WHAT TO WORK ON »
In the records below, which lines include "förbättra"? Copy them.

DATASET EXTRACT »
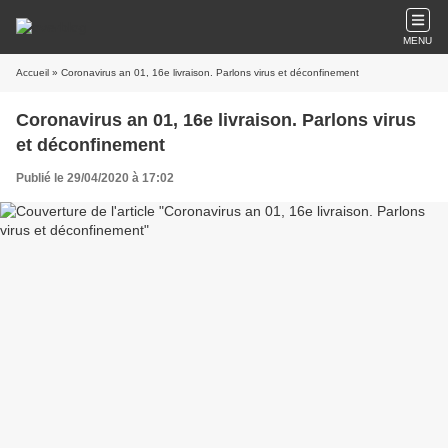
MENU
Accueil
» Coronavirus an 01, 16e livraison. Parlons virus et déconfinement
Coronavirus an 01, 16e livraison. Parlons virus
et déconfinement
Publié le 29/04/2020 à 17:02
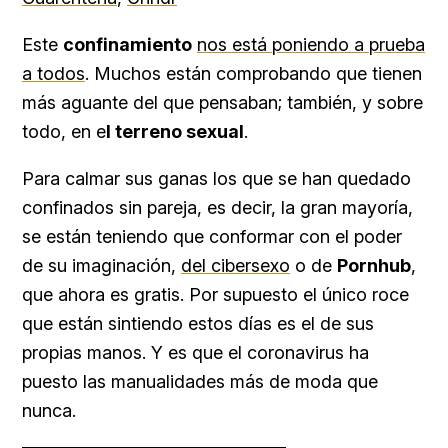
Este
confinamiento
nos está poniendo a prueba
a todos
. Muchos están comprobando que tienen
más aguante del que pensaban; también, y sobre
todo, en e
l terreno sexual
.
Para calmar sus ganas los que se han quedado
confinados sin pareja, es decir, la gran mayoría,
se están teniendo que conformar con el poder
de su imaginación,
del cibersexo
o de
Pornhub
,
que ahora es gratis. Por supuesto el único roce
que están sintiendo estos días es el de sus
propias manos. Y es que el coronavirus ha
puesto las manualidades más de moda que
nunca.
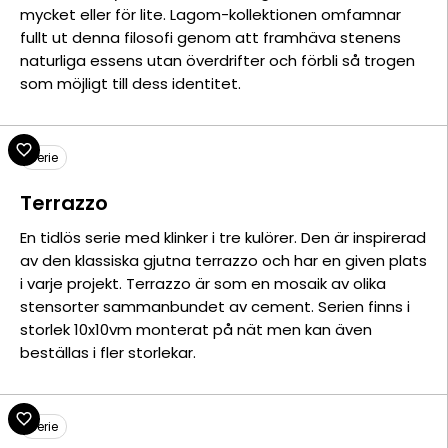
mycket eller för lite. Lagom-kollektionen omfamnar
fullt ut denna filosofi genom att framhäva stenens
naturliga essens utan överdrifter och förbli så trogen
som möjligt till dess identitet.
Serie
Terrazzo
En tidlös serie med klinker i tre kulörer. Den är inspirerad
av den klassiska gjutna terrazzo och har en given plats
i varje projekt. Terrazzo är som en mosaik av olika
stensorter sammanbundet av cement. Serien finns i
storlek 10x10vm monterat på nät men kan även
beställas i fler storlekar.
Serie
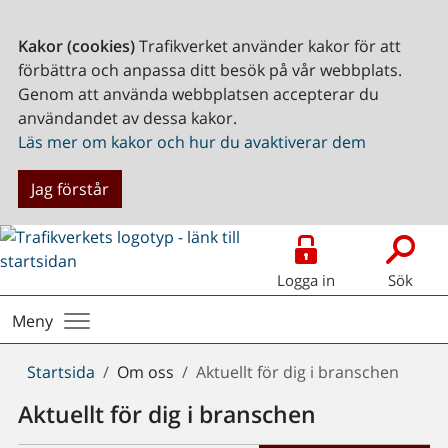
Kakor (cookies)
Trafikverket använder kakor för att
förbättra och anpassa ditt besök på vår webbplats.
Genom att använda webbplatsen accepterar du
användandet av dessa kakor.
Läs mer om kakor och hur du avaktiverar dem
Jag förstår
Logga in
Sök
Meny
Du
Startsida
Om oss
Aktuellt för dig i branschen
är
Aktuellt för dig i branschen
här:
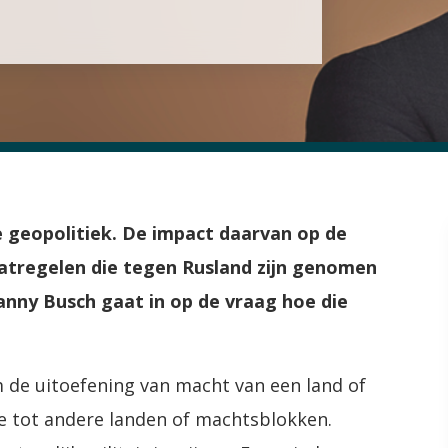
 geopolitiek. De impact daarvan op de
aatregelen die tegen Rusland zijn genomen
Danny Busch gaat in op de vraag hoe die
.
om de uitoefening van macht van een land of
ie tot andere landen of machtsblokken.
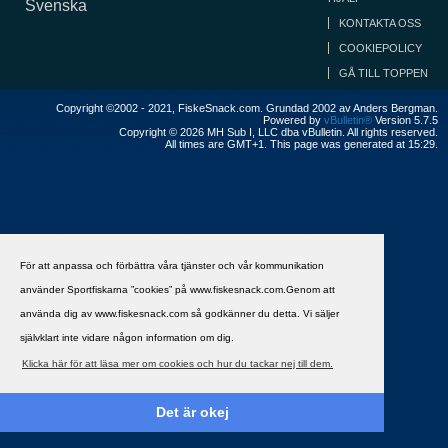
Svenska
KONTAKTA OSS
COOKIEPOLICY
GÅ TILL TOPPEN
Copyright ©2002 - 2021, FiskeSnack.com. Grundad 2002 av Anders Bergman.
Powered by
vBulletin®
Version 5.7.5
Copyright © 2026 MH Sub I, LLC dba vBulletin. All rights reserved.
All times are GMT+1. This page was generated at 15:29.
För att anpassa och förbättra våra tjänster och vår kommunikation
använder Sportfiskarna ”cookies” på www.fiskesnack.com.Genom att
använda dig av www.fiskesnack.com så godkänner du detta. Vi säljer
självklart inte vidare någon information om dig.
Klicka här för att läsa mer om cookies och hur du tackar nej till dem.
Det är okej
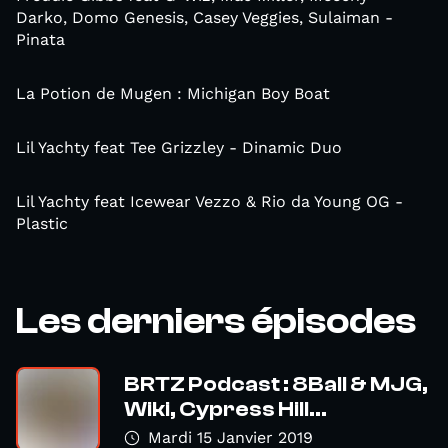
Darko, Domo Genesis, Casey Veggies, Sulaiman -
Pinata
La Potion de Mugen : Michigan Boy Boat
Lil Yachty feat Tee Grizzley - Dinamic Duo
Lil Yachty feat Icewear Vezzo & Rio da Young OG -
Plastic
Les derniers épisodes
BRTZ Podcast : 8Ball & MJG,
Wiki, Cypress Hill...
Mardi 15 Janvier 2019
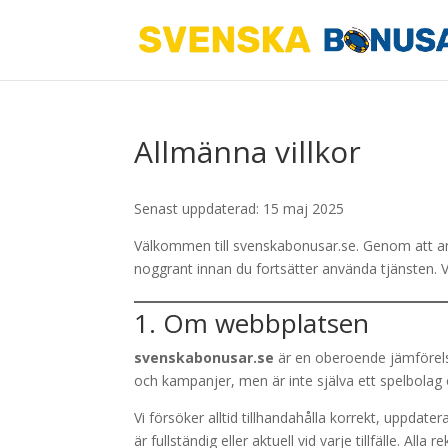
Allmänna villkor
Senast uppdaterad: 15 maj 2025
Välkommen till svenskabonusar.se. Genom att a
noggrant innan du fortsätter använda tjänsten. V
1. Om webbplatsen
svenskabonusar.se
är en oberoende jämförels
och kampanjer, men är inte själva ett spelbolag o
Vi försöker alltid tillhandahålla korrekt, uppdate
är fullständig eller aktuell vid varje tillfälle. Al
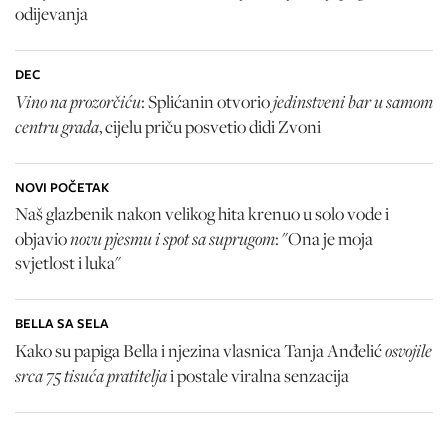
odijevanja
DEC
Vino na prozorčiću
jedinstveni bar u samom
: Splićanin otvorio
centru grada
, cijelu priču posvetio didi Zvoni
NOVI POČETAK
Naš glazbenik nakon velikog hita krenuo u solo vode i
novu pjesmu i spot sa suprugom
objavio
: "Ona je moja
svjetlost i luka"
BELLA SA SELA
osvojile
Kako su papiga Bella i njezina vlasnica Tanja Anđelić
srca 75 tisuća pratitelja
i postale viralna senzacija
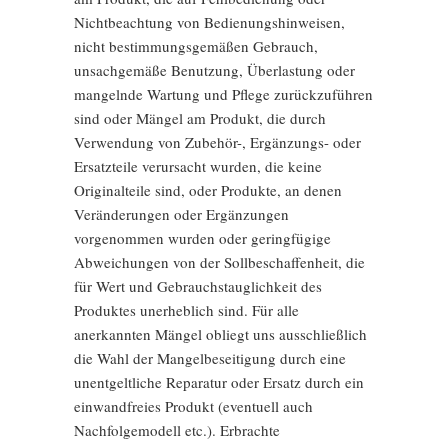
Nichtbeachtung von Bedienungshinweisen,
nicht bestimmungsgemäßen Gebrauch,
unsachgemäße Benutzung, Überlastung oder
mangelnde Wartung und Pflege zurückzuführen
sind oder Mängel am Produkt, die durch
Verwendung von Zubehör-, Ergänzungs- oder
Ersatzteile verursacht wurden, die keine
Originalteile sind, oder Produkte, an denen
Veränderungen oder Ergänzungen
vorgenommen wurden oder geringfügige
Abweichungen von der Sollbeschaffenheit, die
für Wert und Gebrauchstauglichkeit des
Produktes unerheblich sind. Für alle
anerkannten Mängel obliegt uns ausschließlich
die Wahl der Mangelbeseitigung durch eine
unentgeltliche Reparatur oder Ersatz durch ein
einwandfreies Produkt (eventuell auch
Nachfolgemodell etc.). Erbrachte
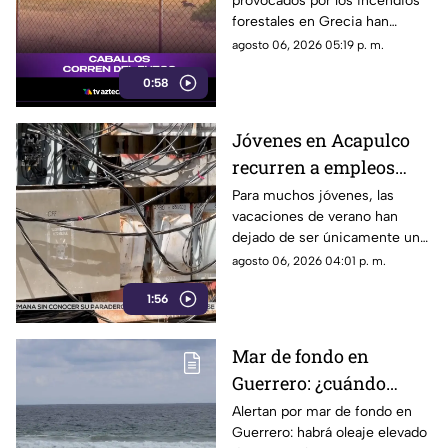
provocados por los incendios
incendios
forestales en Grecia han
descontrolados
dejado imágenes
agosto 06, 2026 05:19 p. m.
desgarradoras.
0:58
Jóvenes en Acapulco
recurren a empleos
temporales ante el
Para muchos jóvenes, las
vacaciones de verano han
próximo ciclo escolar
dejado de ser únicamente un
periodo de descanso y
agosto 06, 2026 04:01 p. m.
esparcimiento.
1:56
Mar de fondo en
Guerrero: ¿cuándo
llegará y qué zonas de
Alertan por mar de fondo en
Guerrero: habrá oleaje elevado
Acapulco serán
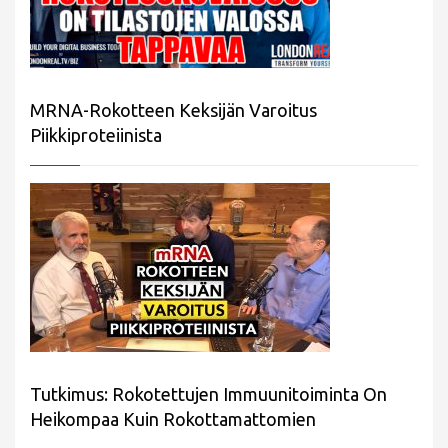
MRNA-Rokotteen Keksijän Varoitus
Piikkiproteiinista
Tutkimus: Rokotettujen Immuunitoiminta On
Heikompaa Kuin Rokottamattomien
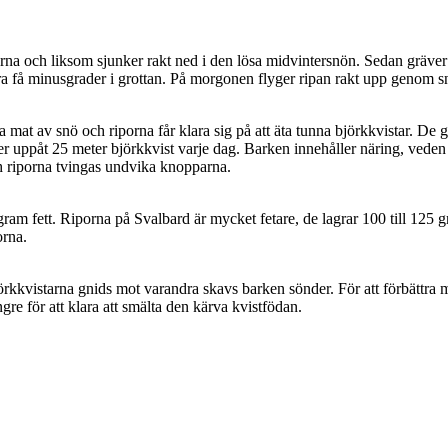
erna och liksom sjunker rakt ned i den lösa midvintersnön. Sedan gräve
några få minusgrader i grottan. På morgonen flyger ripan rakt upp genom 
a mat av snö och riporna får klara sig på att äta tunna björkkvistar. De g
a äter uppåt 25 meter björkkvist varje dag. Barken innehåller näring, v
och riporna tvingas undvika knopparna.
gram fett. Riporna på Svalbard är mycket fetare, de lagrar 100 till 125 g
orna.
kvistarna gnids mot varandra skavs barken sönder. För att förbättra ma
gre för att klara att smälta den kärva kvistfödan.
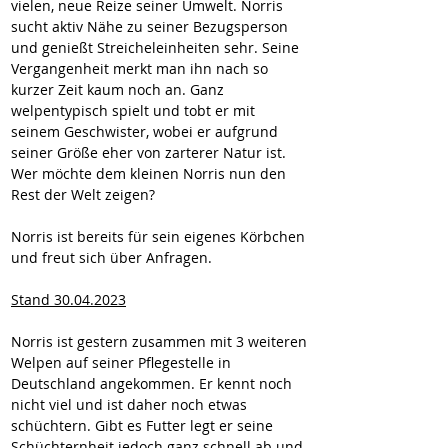
vielen, neue Reize seiner Umwelt. Norris 
sucht aktiv Nähe zu seiner Bezugsperson 
und genießt Streicheleinheiten sehr. Seine 
Vergangenheit merkt man ihn nach so 
kurzer Zeit kaum noch an. Ganz 
welpentypisch spielt und tobt er mit 
seinem Geschwister, wobei er aufgrund 
seiner Größe eher von zarterer Natur ist. 
Wer möchte dem kleinen Norris nun den 
Rest der Welt zeigen?
Norris ist bereits für sein eigenes Körbchen 
und freut sich über Anfragen.
Stand 30.04.2023
Norris ist gestern zusammen mit 3 weiteren 
Welpen auf seiner Pflegestelle in 
Deutschland angekommen. Er kennt noch 
nicht viel und ist daher noch etwas 
schüchtern. Gibt es Futter legt er seine 
Schüchternheit jedoch ganz schnell ab und 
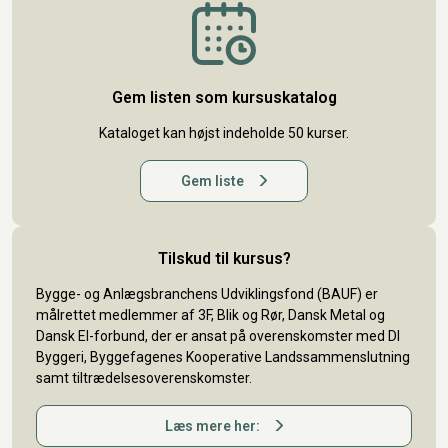
Gem listen som kursuskatalog
Kataloget kan højst indeholde 50 kurser.
Gem liste
Tilskud til kursus?
Bygge- og Anlægsbranchens Udviklingsfond (BAUF) er
målrettet medlemmer af 3F, Blik og Rør, Dansk Metal og
Dansk El-forbund, der er ansat på overenskomster med DI
Byggeri, Byggefagenes Kooperative Landssammenslutning
samt tiltrædelsesoverenskomster.
Læs mere her:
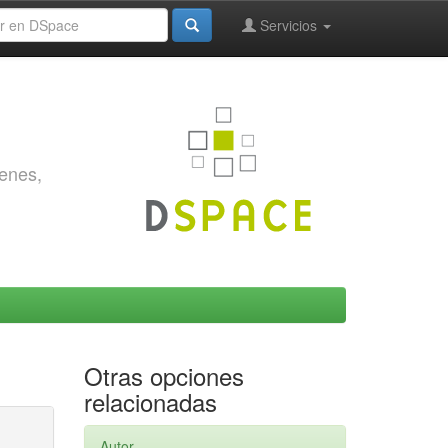
Servicios
genes,
Otras opciones
relacionadas
Autor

RESPONSE TO THIS TASK »
förbättra och anpassa ditt besök på vår webbplats.
För att anpassa och förbättra våra tjänster och vår kommunikation
kvistarna gnids mot varandra skavs barken sönder. För att förbättra ma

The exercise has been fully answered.